» **EXERCISE**
Continue the text on the drunk mutant mouse below from the point where it ends.

» **TEXT EXCERPT**

Last Updated 2018-05-22 9:29 AM by Anne Murray
Record Created unknown
Record Posted 2007-07-30
Phenotypic Description
The drunk phenotype was identified among ENU-induced G3 mutant mice; drunk mice display a severe ataxia of gait. Cerebellar Purkinje cells from homozygous drunk mice begin to degenerate beginning at approximately 3 weeks of age until virtually all cells are lost by 7 weeks of age. Degeneration of photoreceptor cells also begins at 6 weeks of age.
 
Homozygous drunk and wild type mice recover at the same rate after sciatic nerve crush operation (please see Background).
 
Male drunk mice are sterile due to a reduced number of abnormally shaped sperm cells. The drunk stock was maintained by breeding homozygous females with heterozygous males.
Nature of Mutation
The drunk mutation mapped to Chromosome 13, and corresponds to a T to A transversion in the donor splice site of intron 11 (GTAGGG -> GAAGGG) in the Agtpbp1 (hereafter Nna1) gene (position 44998 in Genbank genomic region NC_000079 for linear genomic DNA sequence of Agtpbp1). Sequencing of cDNA from drunk mice demonstrates that the mutation results in skipping of exon 11, thus destroying the reading frame after codon 302 (encoding glutamine) and creating a premature stop codon at codon 318.
 
     <--exon 10  <--exon 11 intron 11-->   exon 12-->
43219 ACTTCTCAA……CCGCCTGAAG GTAGGGGTG………………ACGACATTGATTTAG 49311
300   -T--S--Q-……-P--P--E-                …-T--T--L--I--*  318
       correct    deleted                    aberrant
 
The donor splice site of intron 11, which is destroyed by the drunk mutation, is indicated in blue lettering; the mutated nucleotide is indicated in red lettering.
Illustration of Mutations in
Gene & Protein
Protein Prediction
Figure 1. Domain structure of NNA1. The drunk mutation corresponds to a T to A transversion in the donor splice site of intron 11 in the Agtpbp1 gene. A premature stop codon is predicted to truncate the protein after amino acid 318. Click on each mututation in red for more specific information.

» **DATASET CONTENT**
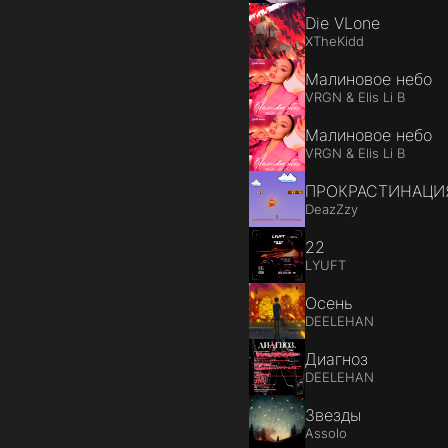
Die VLone
XTheKidd
Малиновое небо
VRGN & Elis Li B
Малиновое небо
VRGN & Elis Li B
ПРОКРАСТИНАЦИ
DeazZzy
22
LYUFT
Осень
DEELEHAN
Диагноз
DEELEHAN
Звезды
Assolo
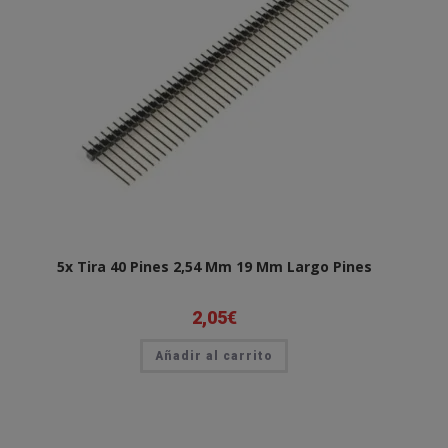
5x Tira 40 Pines 2,54 Mm 19 Mm Largo Pines
2,05
€
Añadir al carrito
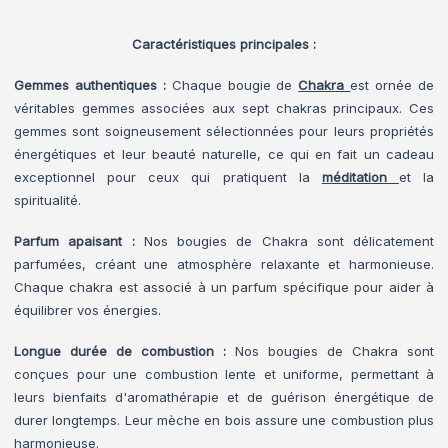
Caractéristiques principales :
Gemmes authentiques :
Chaque bougie de
Chakra
est ornée de
véritables gemmes associées aux sept chakras principaux. Ces
gemmes sont soigneusement sélectionnées pour leurs propriétés
énergétiques et leur beauté naturelle, ce qui en fait un cadeau
exceptionnel pour ceux qui pratiquent la
méditation
et la
spiritualité.
Parfum apaisant :
Nos bougies de Chakra sont délicatement
parfumées, créant une atmosphère relaxante et harmonieuse.
Chaque chakra est associé à un parfum spécifique pour aider à
équilibrer vos énergies.
Longue durée de combustion :
Nos bougies de Chakra sont
conçues pour une combustion lente et uniforme, permettant à
leurs bienfaits d'aromathérapie et de guérison énergétique de
durer longtemps. Leur mèche en bois assure une combustion plus
harmonieuse.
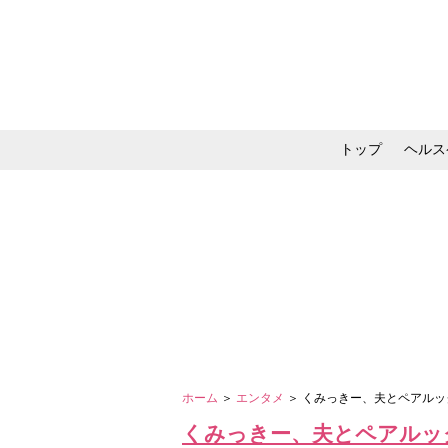
トップ
ヘルス
メイク・コスメ・スキ
ホーム
＞
エンタメ
＞ くみっきー、夫とペアルッ
くみっきー、夫とペアルッ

» **RESPONSE TO THIS TASK**
Nna1 (nervous system nuclear protein induced by axotomy) is a 1218 amino acid-containing protein, translated from 25 exons with no alternative splicing (1;2). Nna1 is conserved in the bacterium Zymomonas mobilis, flies, worms, mice and humans (1). Nna1 has a number of predicted protein domains and motifs (1). The most prominent feature of Nna1 is the presence of a zinc carboxypeptidase-like sequence located within a highly conserved 300-amino acid region towards the C-terminus. This 300-amino acid region is 96% identical in mice and humans. The carboxypeptidase domain of Nna1 contains a zinc-binding motif, which is characterized by two conserved histidines and a catalytic glutamate residue, at positions H912, E915 and H1009 in Nna1. In this region, there are also consensus sequences for a tyrosine phosphorylation site, nuclear localization signal, and an ATP/GTP binding motif of the P-loop type. In the rest of the protein, there are several more predicted tyrosine phosphorylation sites, one nuclear localization signal, and consensus phosphorylation sites for protein kinase C, casein kinase II and cGMP/cAMP-dependent kinases. The N-terminal 450 amino acids of Nna1 are leucine-rich and possess weak homology to armadillo repeat proteins.
 
The drunk mutation causes the skipping of exon 11, creating a predicted premature stop codon after the insertion of fifteen aberrant amino acids. The mutation likely results in nonsense mediated decay of the aberrant transcript.
Expression/Localization
Nna1 mRNA is expressed throughout the brain, with prominent expression in cerebellar Purkinje and granule cells, mitral cells of the olfactory bulb, thalamic neurons, dorsal root ganglia, and hippocampal CA3 neurons (1;3). In the retina, Nna1 is expressed in photoreceptor cells (3). Nna1 is highly expressed in testes, in developing and mature sperm (3), and in heart, skeletal muscle and kidney (1). No Nna1 expression was found in ovary, liver, stomach, small intestine, lung, adrenal gland, spleen and thymus (1). During development, Nna1 is expression is found in the embryonic central and peripheral nervous systems (1).
 
Nna1 has two nuclear localization signals, and GFP-fusions with Nna1 localize to both the nucleus and the cytoplasm in primary cortical neurons (1). However, no zinc carboxypeptidases except AEBP1 have yet been found in the nucleus [discussed in (4)]. Definitive localization of the native Nna1 is unknown.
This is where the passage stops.